● **Information provided**
::::

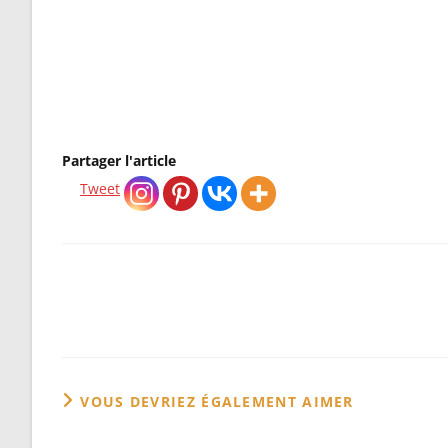
→ Déc
Partager l'article
Tweet
Read
more
articles
VOUS DEVRIEZ ÉGALEMENT AIMER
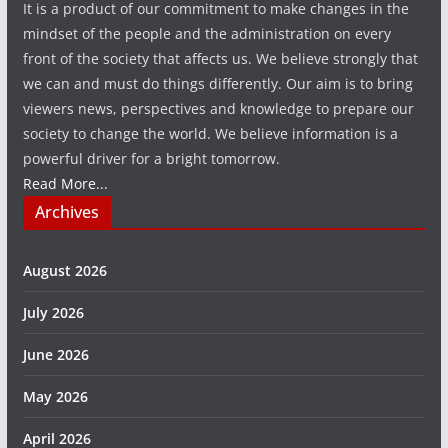
It is a product of our commitment to make changes in the
mindset of the people and the administration on every
front of the society that affects us. We believe strongly that
we can and must do things differently. Our aim is to bring
viewers news, perspectives and knowledge to prepare our
society to change the world. We believe information is a
powerful driver for a bright tomorrow.
Read More...
Archives
August 2026
July 2026
June 2026
May 2026
April 2026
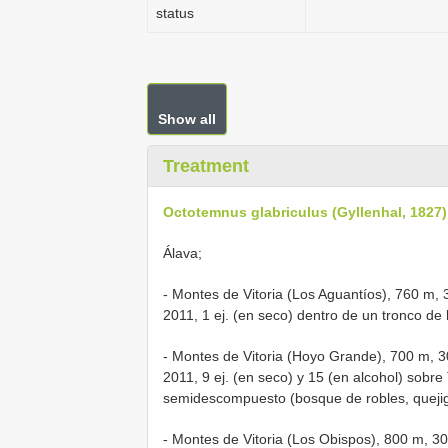
status
Show all
Treatment
Octotemnus glabriculus (Gyllenhal, 1827)
Álava;
- Montes de Vitoria (Los Aguantíos), 760 m,
2011, 1 ej. (en seco) dentro de un tronco de 
- Montes de Vitoria (Hoyo Grande), 700 m, 3
2011, 9 ej. (en seco) y 15 (en alcohol) sobr
semidescompuesto (bosque de robles, quejig
- Montes de Vitoria (Los Obispos), 800 m, 3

::::

● **Work to complete**
Reproduce every line of the listing above in which the string "believe" appears.

● **Exercise result**
front of the society that affects us. We believe strongly that
society to change the world. We believe information is a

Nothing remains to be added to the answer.